* **Activity**: Can you transcribe every record below exactly as it appears?

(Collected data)

·····

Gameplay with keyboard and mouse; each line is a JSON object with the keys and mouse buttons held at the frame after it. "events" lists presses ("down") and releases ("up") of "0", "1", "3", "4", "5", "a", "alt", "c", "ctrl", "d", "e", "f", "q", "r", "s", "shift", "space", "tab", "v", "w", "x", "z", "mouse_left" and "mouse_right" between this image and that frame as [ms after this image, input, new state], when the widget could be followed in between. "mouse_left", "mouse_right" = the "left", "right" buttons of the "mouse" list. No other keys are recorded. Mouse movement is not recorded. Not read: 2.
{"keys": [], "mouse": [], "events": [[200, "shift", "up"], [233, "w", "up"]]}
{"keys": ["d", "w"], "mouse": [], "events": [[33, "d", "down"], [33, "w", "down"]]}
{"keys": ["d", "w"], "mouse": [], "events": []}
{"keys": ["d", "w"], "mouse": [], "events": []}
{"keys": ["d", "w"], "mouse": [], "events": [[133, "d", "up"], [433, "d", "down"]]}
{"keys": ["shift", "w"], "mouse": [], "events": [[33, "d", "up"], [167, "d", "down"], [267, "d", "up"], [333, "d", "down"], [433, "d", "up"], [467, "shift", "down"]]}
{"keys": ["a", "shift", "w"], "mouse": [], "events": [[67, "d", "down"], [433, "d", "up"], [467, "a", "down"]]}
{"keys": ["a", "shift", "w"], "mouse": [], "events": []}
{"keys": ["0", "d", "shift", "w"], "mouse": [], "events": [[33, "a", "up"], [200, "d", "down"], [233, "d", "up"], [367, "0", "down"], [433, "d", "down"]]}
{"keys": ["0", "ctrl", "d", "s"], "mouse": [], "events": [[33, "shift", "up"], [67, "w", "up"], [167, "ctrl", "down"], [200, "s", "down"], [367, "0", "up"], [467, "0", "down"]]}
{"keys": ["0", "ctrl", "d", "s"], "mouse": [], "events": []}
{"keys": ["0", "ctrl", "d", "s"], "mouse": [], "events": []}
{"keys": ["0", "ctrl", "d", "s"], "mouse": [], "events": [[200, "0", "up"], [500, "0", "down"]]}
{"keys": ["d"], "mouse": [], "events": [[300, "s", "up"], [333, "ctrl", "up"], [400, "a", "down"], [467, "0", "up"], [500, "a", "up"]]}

·····

* **Task result**:
Gameplay with keyboard and mouse; each line is a JSON object with the keys and mouse buttons held at the frame after it. "events" lists presses ("down") and releases ("up") of "0", "1", "3", "4", "5", "a", "alt", "c", "ctrl", "d", "e", "f", "q", "r", "s", "shift", "space", "tab", "v", "w", "x", "z", "mouse_left" and "mouse_right" between this image and that frame as [ms after this image, input, new state], when the widget could be followed in between. "mouse_left", "mouse_right" = the "left", "right" buttons of the "mouse" list. No other keys are recorded. Mouse movement is not recorded. Not read: 2.
{"keys": [], "mouse": [], "events": [[200, "shift", "up"], [233, "w", "up"]]}
{"keys": ["d", "w"], "mouse": [], "events": [[33, "d", "down"], [33, "w", "down"]]}
{"keys": ["d", "w"], "mouse": [], "events": []}
{"keys": ["d", "w"], "mouse": [], "events": []}
{"keys": ["d", "w"], "mouse": [], "events": [[133, "d", "up"], [433, "d", "down"]]}
{"keys": ["shift", "w"], "mouse": [], "events": [[33, "d", "up"], [167, "d", "down"], [267, "d", "up"], [333, "d", "down"], [433, "d", "up"], [467, "shift", "down"]]}
{"keys": ["a", "shift", "w"], "mouse": [], "events": [[67, "d", "down"], [433, "d", "up"], [467, "a", "down"]]}
{"keys": ["a", "shift", "w"], "mouse": [], "events": []}
{"keys": ["0", "d", "shift", "w"], "mouse": [], "events": [[33, "a", "up"], [200, "d", "down"], [233, "d", "up"], [367, "0", "down"], [433, "d", "down"]]}
{"keys": ["0", "ctrl", "d", "s"], "mouse": [], "events": [[33, "shift", "up"], [67, "w", "up"], [167, "ctrl", "down"], [200, "s", "down"], [367, "0", "up"], [467, "0", "down"]]}
{"keys": ["0", "ctrl", "d", "s"], "mouse": [], "events": []}
{"keys": ["0", "ctrl", "d", "s"], "mouse": [], "events": []}
{"keys": ["0", "ctrl", "d", "s"], "mouse": [], "events": [[200, "0", "up"], [500, "0", "down"]]}
{"keys": ["d"], "mouse": [], "events": [[300, "s", "up"], [333, "ctrl", "up"], [400, "a", "down"], [467, "0", "up"], [500, "a", "up"]]}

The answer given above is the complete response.